In python, I used == to check if 2 URLs are the same, but to me, the following are the same too:
https://hello.com?test=test and https://hello.com?test22=test22
https://hello.com and https://hello.com#you_can_ignore_this
Is there any build-in function instead of working hard to compare every char etc...
CodePudding user response:
You can use urllib to parse the URLs and only keep the initial parts you want (here keeping scheme netloc path):
from urllib.parse import urlparse
url1 = urlparse('https://hello.com/?test=test')
url2 = urlparse('https://hello.com/?test22=test22')
url1[:3]
# ('https', 'hello.com', '/')
url1[:3] == url2[:3]
# True
Comparing only the netloc (aka "domain"):
url1[1] == url2[1]
As you can see, once you have parsed the URL you have a lot of flexibility to perform comparisons.
CodePudding user response:
Using urlparse is the way to go, as suggested in another answer.

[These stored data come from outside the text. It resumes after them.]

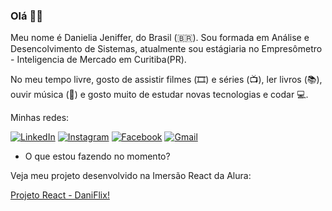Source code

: ### Olá 👋😄

Meu nome é Danielia Jeniffer, do Brasil (🇧🇷). Sou formada em Análise e Desencolvimento de Sistemas, atualmente sou estágiaria no Empresômetro - Inteligencia de Mercado em Curitiba(PR).

No meu tempo livre, gosto de assistir filmes (🎞️) e séries (📺), ler livros (📚), ouvir música (🎵) e gosto muito de estudar novas tecnologias e codar :computer:. 

Minhas redes: 

[![LinkedIn](https://img.shields.io/badge/-LinkedIn-blue?style=flat-square&logo=Linkedin&logoColor=white&link=https://www.linkedin.com/in/danielia-jeniffer)](https://www.linkedin.com/in/danielia-jeniffer)  [![Instagram](https://img.shields.io/badge/-Instagram-orange?style=flat-square&logo=Instagram&logoColor=white&link=https://www.instagram.com/jenifferbaclan/?hl=pt-br)](https://www.instagram.com/jenifferbaclan/?hl=pt-br)  [![Facebook](https://img.shields.io/badge/-Facebook-blue?style=flat-square&logo=Facebook&logoColor=white&link=https://www.facebook.com/jeniffer.baclan)](https://www.facebook.com/jeniffer.baclan)  [![Gmail](https://img.shields.io/badge/-jenifferbaclan12@gmail.com-c14438?style=flat-square&logo=Gmail&logoColor=white&link=mailto:jenifferbaclan12@gmail.com)](mailto:jenifferbaclan12@gmail.com)

- O que estou fazendo no momento?

Veja meu projeto desenvolvido na Imersão React da Alura:

[Projeto React - DaniFlix!](https://dani-flix.vercel.app/)

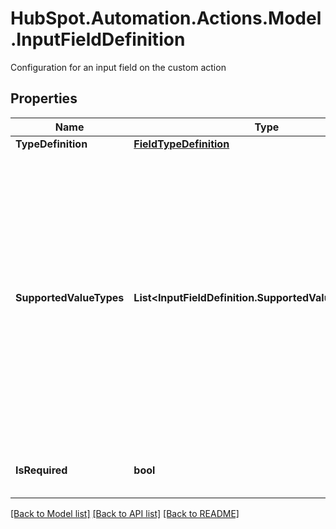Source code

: # HubSpot.Automation.Actions.Model.InputFieldDefinition
Configuration for an input field on the custom action

## Properties

Name | Type | Description | Notes
------------ | ------------- | ------------- | -------------
**TypeDefinition** | [**FieldTypeDefinition**](FieldTypeDefinition.md) |  | 
**SupportedValueTypes** | **List&lt;InputFieldDefinition.SupportedValueTypesEnum&gt;** | Controls what kind of input a customer can use to specify the field value. Must contain exactly one of &#x60;STATIC_VALUE&#x60; or &#x60;OBJECT_PROPERTY&#x60;. If &#x60;STATIC_VALUE&#x60;, the customer will be able to choose a value when configuring the custom action; if &#x60;OBJECT_PROPERTY&#x60;, the customer will be able to choose a property from the enrolled workflow object that the field value will be copied from. In the future we may support more than one input control type here. | [optional] 
**IsRequired** | **bool** | Whether the field is required for the custom action to be valid | 

[[Back to Model list]](../README.md#documentation-for-models) [[Back to API list]](../README.md#documentation-for-api-endpoints) [[Back to README]](../README.md)

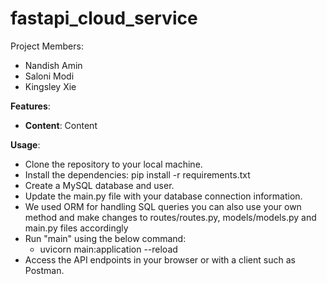 # fastapi_cloud_service

Project Members:
* Nandish Amin
* Saloni Modi
* Kingsley Xie

**Features**:
* **Content**: Content
  
**Usage**:
* Clone the repository to your local machine.
* Install the dependencies: pip install -r requirements.txt
* Create a MySQL database and user.
* Update the main.py file with your database connection information.
* We used ORM for handling SQL queries you can also use your own method and make changes to routes/routes.py, models/models.py and main.py files accordingly
* Run "main" using the below command:
    * uvicorn main:application --reload
* Access the API endpoints in your browser or with a client such as Postman.
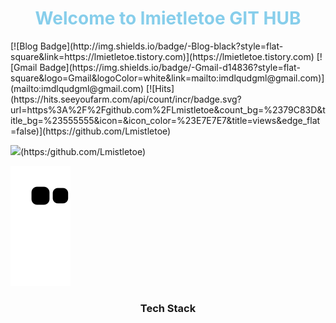 <h1 align="center" style="color:skyblue;">Welcome to lmietletoe GIT HUB</h1>


<!-- card  -->
<div style="align:left;">
[![Blog Badge](http://img.shields.io/badge/-Blog-black?style=flat-square&link=https://lmietletoe.tistory.com)](https://lmietletoe.tistory.com)
[![Gmail Badge](https://img.shields.io/badge/-Gmail-d14836?style=flat-square&logo=Gmail&logoColor=white&link=mailto:imdlqudgml@gmail.com)](mailto:imdlqudgml@gmail.com)
[![Hits](https://hits.seeyoufarm.com/api/count/incr/badge.svg?url=https%3A%2F%2Fgithub.com%2FLmistletoe&count_bg=%2379C83D&title_bg=%23555555&icon=&icon_color=%23E7E7E7&title=views&edge_flat=false)](https://github.com/Lmistletoe)
</div> 
 
<!-- Github status  -->
<img style="align:right; width: 400px;" src="https://github-readme-stats.vercel.app/api?username=Lmistletoe&show_icons=true&theme=cobalt"/>(https:/github.com/Lmistletoe)
<!-- [![Anurag's github stats](https://github-readme-stats.vercel.app/api?username=Lmistletoe&show_icons=true&theme=onedark)](https://github.com/anuraghazra/github-readme-stats) -->


<!-- 꿈틀이 -->
![snake gif](https://github.com/Lmistletoe/Lmistletoe/blob/output/github-contribution-grid-snake.svg)


<h3 align="center">Tech Stack</h3>
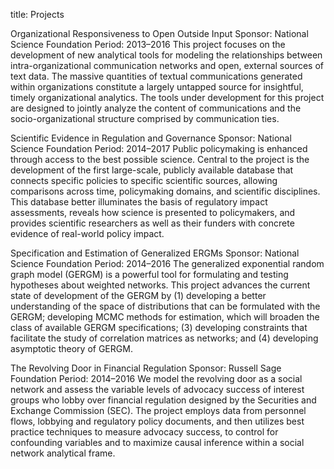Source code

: title: Projects

Organizational Responsiveness to Open Outside Input
Sponsor: National Science Foundation
Period: 2013–2016
This project focuses on the development of new analytical tools for modeling the relationships between intra-organizational communication networks and open, external sources of text data. The massive quantities of textual communications generated within organizations constitute a largely untapped source for insightful, timely organizational analytics. The tools under development for this project are designed to jointly analyze the content of communications and the socio-organizational structure comprised by communication ties.

Scientific Evidence in Regulation and Governance
Sponsor: National Science Foundation
Period: 2014–2017
Public policymaking is enhanced through access to the best possible science. Central to the project is the development of the first large-scale, publicly available database that connects specific policies to specific scientific sources, allowing comparisons across time, policymaking domains, and scientific disciplines. This database better illuminates the basis of regulatory impact assessments, reveals how science is presented to policymakers, and provides scientific researchers as well as their funders with concrete evidence of real-world policy impact.

Specification and Estimation of Generalized ERGMs
Sponsor: National Science Foundation
Period: 2014–2016
The generalized exponential random graph model (GERGM) is a powerful tool for formulating and testing hypotheses about weighted networks. This project advances the current state of development of the GERGM by (1) developing a better understanding of the space of distributions that can be formulated with the GERGM; developing MCMC methods for estimation, which will broaden the class of available GERGM specifications; (3) developing constraints that facilitate the study of correlation matrices as networks; and (4) developing asymptotic theory of GERGM.

The Revolving Door in Financial Regulation
Sponsor: Russell Sage Foundation
Period: 2014–2016
We model the revolving door as a social network and assess the variable levels of advocacy success of interest groups who lobby over financial regulation designed by the Securities and Exchange Commission (SEC). The project employs data from personnel flows, lobbying and regulatory policy documents, and then utilizes best practice techniques to measure advocacy success, to control for confounding variables and to maximize causal inference within a social network analytical frame.
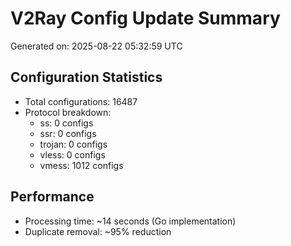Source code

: # V2Ray Config Update Summary
Generated on: 2025-08-22 05:32:59 UTC

## Configuration Statistics
- Total configurations: 16487
- Protocol breakdown:
  - ss: 0 configs
  - ssr: 0 configs
  - trojan: 0 configs
  - vless: 0 configs
  - vmess: 1012 configs

## Performance
- Processing time: ~14 seconds (Go implementation)
- Duplicate removal: ~95% reduction
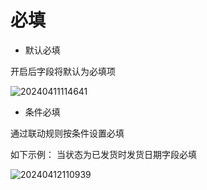 # 必填

- 默认必填

开启后字段将默认为必填项

![20240411114641](https://nocobase-docs.oss-cn-beijing.aliyuncs.com/20240411114641.png)

- 条件必填

通过联动规则按条件设置必填

如下示例： 当状态为已发货时发货日期字段必填

![20240412110939](https://nocobase-docs.oss-cn-beijing.aliyuncs.com/20240412110939.png)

However, special treatment should be used for the URLs that have an empty path or the path consisting only of the root "/", because they refer to the same document.
from urllib.parse import urlparse
url1 = urlparse('https://hello.com/?test=test')
url2 = urlparse('https://hello.com')
result = (url1.path in "/" and url2.path in "/" and url1[:2] == url2[:2])\
or (url1[:3] == url2[:3])
CodePudding user response:
It's not very clear what you mean, but you should try parsing the url first.
You could check it using urlparse().
from urllib.parse import urlparse
url = urlparse("https://hello.com?test=test")
Since the urlparse method returns a ParseResult:
ParseResult(scheme='https', netloc='hello.com', path='', params='', query='test=test', fragment='')
You can compare these by doing
url[1] == 'hello.com' #Index 1 = netloc